La continuidad esperada e imaginable del ataque contra Macri (o contra la sociedad productiva) luego del veto, o sea, los paros de la CGT y los piquetes de las organizaciones millonarias subsidiadas por este Gobierno, tendrán un efecto parecido al descrito antes: se consolidará la idea de un peronismo único antidemocrático, que no permite gobernar cuando es oposición, que tiene muchas caras, muchos nombres, muchos formatos institucionales, pero que a la hora de la verdad se comportan con una unanimidad de marabunta. Las excusas para los paros son previsibles, anticonstitucionales y destituyentes. Y así serán vistas por un amplio sector. En este lamentable episodio, los peronistas que se decían buenos han perdido la oportunidad de demostrar a la sociedad que eran diferentes y confiables.

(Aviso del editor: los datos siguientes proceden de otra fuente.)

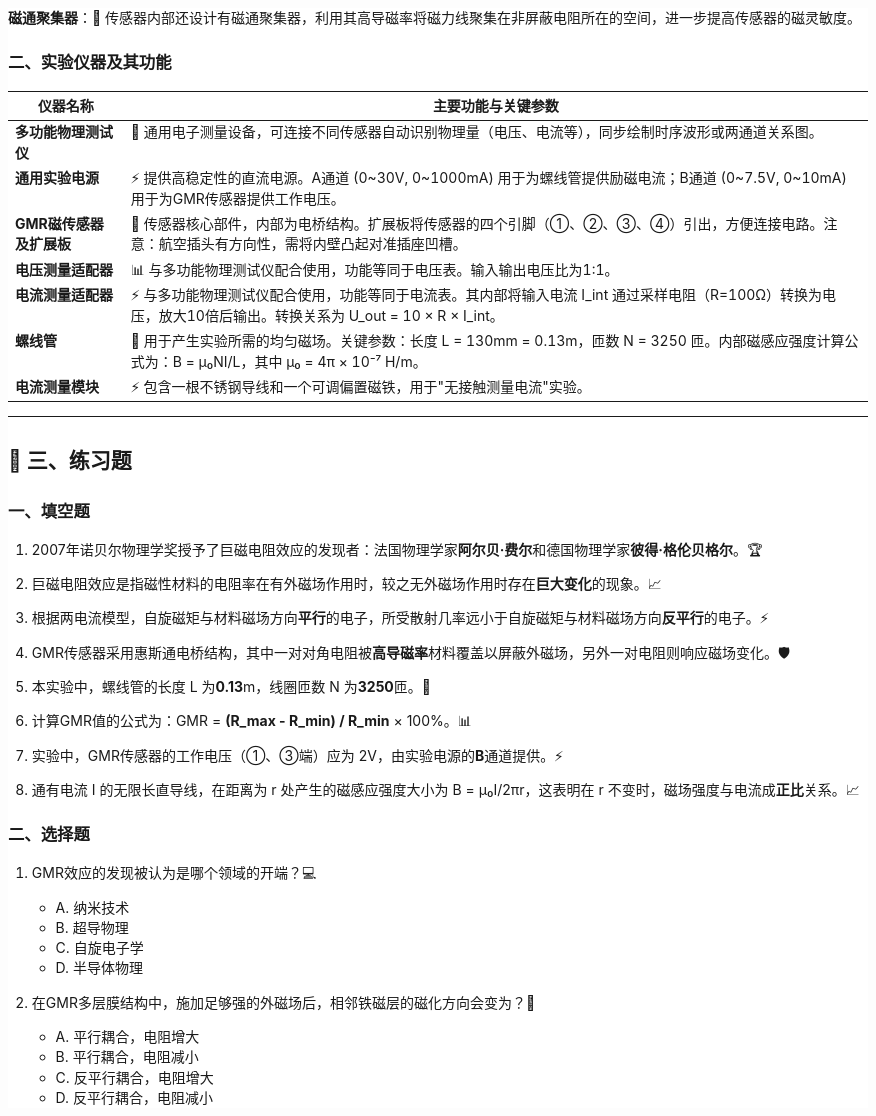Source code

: **磁通聚集器**：🧲
传感器内部还设计有磁通聚集器，利用其高导磁率将磁力线聚集在非屏蔽电阻所在的空间，进一步提高传感器的磁灵敏度。

### 二、实验仪器及其功能

| 仪器名称 | 主要功能与关键参数 |
|----------|-------------------|
| **多功能物理测试仪** | 🔧 通用电子测量设备，可连接不同传感器自动识别物理量（电压、电流等），同步绘制时序波形或两通道关系图。 |
| **通用实验电源** | ⚡ 提供高稳定性的直流电源。A通道 (0~30V, 0~1000mA) 用于为螺线管提供励磁电流；B通道 (0~7.5V, 0~10mA) 用于为GMR传感器提供工作电压。 |
| **GMR磁传感器及扩展板** | 🧲 传感器核心部件，内部为电桥结构。扩展板将传感器的四个引脚（①、②、③、④）引出，方便连接电路。注意：航空插头有方向性，需将内壁凸起对准插座凹槽。 |
| **电压测量适配器** | 📊 与多功能物理测试仪配合使用，功能等同于电压表。输入输出电压比为1:1。 |
| **电流测量适配器** | ⚡ 与多功能物理测试仪配合使用，功能等同于电流表。其内部将输入电流 I_int 通过采样电阻（R=100Ω）转换为电压，放大10倍后输出。转换关系为 U_out = 10 × R × I_int。 |
| **螺线管** | 🧲 用于产生实验所需的均匀磁场。关键参数：长度 L = 130mm = 0.13m，匝数 N = 3250 匝。内部磁感应强度计算公式为：B = μ₀NI/L，其中 μ₀ = 4π × 10⁻⁷ H/m。 |
| **电流测量模块** | ⚡ 包含一根不锈钢导线和一个可调偏置磁铁，用于"无接触测量电流"实验。 |

---

## 📝 三、练习题

### 一、填空题

1. 2007年诺贝尔物理学奖授予了巨磁电阻效应的发现者：法国物理学家**阿尔贝·费尔**和德国物理学家**彼得·格伦贝格尔**。🏆

2. 巨磁电阻效应是指磁性材料的电阻率在有外磁场作用时，较之无外磁场作用时存在**巨大变化**的现象。📈

3. 根据两电流模型，自旋磁矩与材料磁场方向**平行**的电子，所受散射几率远小于自旋磁矩与材料磁场方向**反平行**的电子。⚡

4. GMR传感器采用惠斯通电桥结构，其中一对对角电阻被**高导磁率**材料覆盖以屏蔽外磁场，另外一对电阻则响应磁场变化。🛡️

5. 本实验中，螺线管的长度 L 为**0.13**m，线圈匝数 N 为**3250**匝。🧲

6. 计算GMR值的公式为：GMR = **(R_max - R_min) / R_min** × 100%。📊

7. 实验中，GMR传感器的工作电压（①、③端）应为 2V，由实验电源的**B**通道提供。⚡

8. 通有电流 I 的无限长直导线，在距离为 r 处产生的磁感应强度大小为 B = μ₀I/2πr，这表明在 r 不变时，磁场强度与电流成**正比**关系。📈

### 二、选择题

1. GMR效应的发现被认为是哪个领域的开端？💻
   - A. 纳米技术
   - B. 超导物理
   - C. 自旋电子学
   - D. 半导体物理

2. 在GMR多层膜结构中，施加足够强的外磁场后，相邻铁磁层的磁化方向会变为？🧲
   - A. 平行耦合，电阻增大
   - B. 平行耦合，电阻减小
   - C. 反平行耦合，电阻增大
   - D. 反平行耦合，电阻减小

Macri puede (y debe) ahora levantar la bandera de un manejo económico serio, aunque cueste sacrificios, frente a un peronismo delirante que quiere volver a precipitar al país en el caos. También dividir las aguas entre quienes con sus impuestos tienen que pagar el despilfarro, y los que disfrutan y a veces se enriquecen con él. La ciudadanía percibirá más que nunca este proscenio como un enfrentamiento a todo o nada entre dos concepciones que no pueden convivir ni coexistir. Como describiera San Martín hace casi 200 años. Todo indica que la polarización será absoluta, tras esta demostración de empecinamiento. Una vez más, Braden o Perón. De nuevo la opción excluyente. Esta vez sin necesidad de inventarla.
La grieta es ahora oficial. Y más profunda que nunca.